Reluctant

by Katherine Hubbard

alcoholic-drink-in-small-glassesThe wife lets me come here on Friday nights. The other nights are too fraught, what with the little ones and getting them in the bath and bed and stories read. And the wife, she’s a great one for sitting with a glass of wine after the kids are down; sometimes she likes a show on TV, but a lot of nights she’ll want to hear about the day, then she’ll talk about hers, and for that I’ll want another drink.

But on Friday they have these happy hour drinks, two for five; not the top shelf, of course, but it’s not the rotgut. The Guinness is cold but you can’t have everything in this country. At least it’s draught.

The guys come straight from the lot.

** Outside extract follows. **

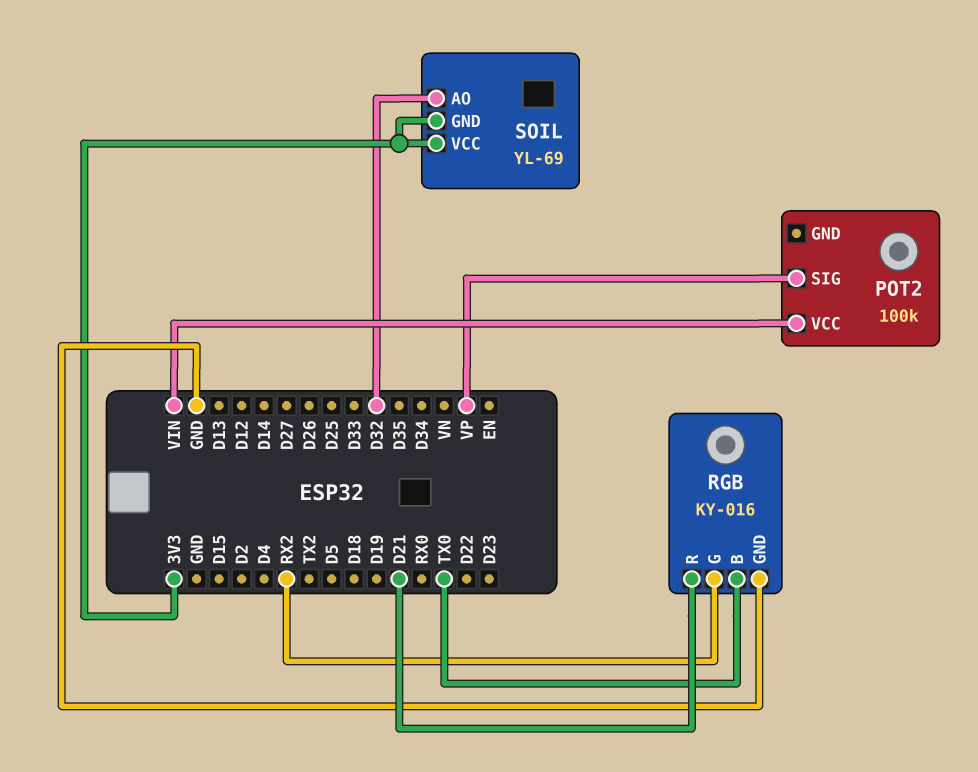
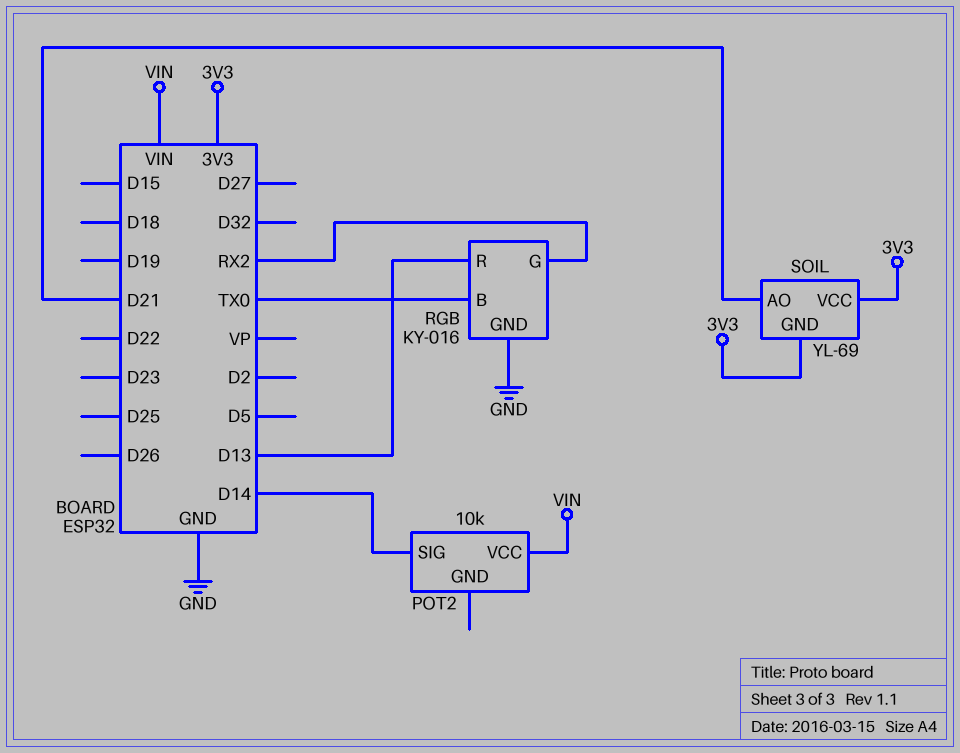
POT2: 100k -> 10k
POT2 pin SIG: VP -> D14
RGB pin R: D21 -> D13
SOIL pin AO: D32 -> D21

I let them go early on Friday, the bulk of our work being Monday through Thursday—the dealership doesn’t send us much over the weekend. The ladies from the office come on occasion, always much later than the boys; they’ve got the paperwork to finish up and all, and often there’s something more to sign, but the ladies know I’ll sign at the bar as long as they bring it before the bartender hands down the Jameson’s.

And there’s a girl who comes in Fridays, too, on her own, not too old, maybe not thirty. Always here when I’m here on a Friday, could be here other nights—bartender seems to know her; she has a martini with an olive, which she fishes out with her fingers once the gin’s gone. In this light she’s blond but it’s dark, and after a few most girls look blond. The kind of girl I’d have gone for years back, before my young wife. The girl comes in after everyone else is already several drinks in, and often one of the boys gives her his seat at the bar, but the ladies from the office never do; they stand at the other end, sending her the snake eye over their Cosmopolitans and their frozen margaritas.

It’s a small bar, this one; don’t like it, the layout’s messed up, and the bar itself is stainless steel, not wood, and it’s cold under the elbows. The guys from the office stand outside for a smoke before they come in, and when the door opens they bring in the scent of snow mixed with tobacco, which makes the place smell almost like a pub, but not exactly; it’s missing the stale beer and the peanuts on the floor and the Scotch eggs in a jar on the counter by the register. The ladies always waft past on the cloying scent of hairspray and perfume, not at all like the one the wife uses, which is expensive because I buy it for her. Theirs is an assertive scent that contends with the Clorox the bartender sprays on the rag he uses to wipe down the bar. The girl sits in the far corner, away from the activity. She leans against the wall.

A man at forty shouldn’t marry. You put it off long as you can, the wife, the babies, because you believe that’s the real life and once you’re started on it, there’s only one road. But about that you’re wrong. This is the constant, this is what’s real: a bar, some mates, a girl at the other end.

After a while the music gets turned up—always something from the ’80s, Prince, throbbing, gasping, but if there’s a lot of guys, then Springsteen, which gets the boys singing. “Thunder Road.” Sometimes the ladies dance, try to get the guys to come up, put hands on their hips. The girl never moves, just drinks. Before the music gets too high, she might talk to the guy who gave her the seat, and she often talks to the bartender; she won’t look over here to my end of things, you know, not anymore.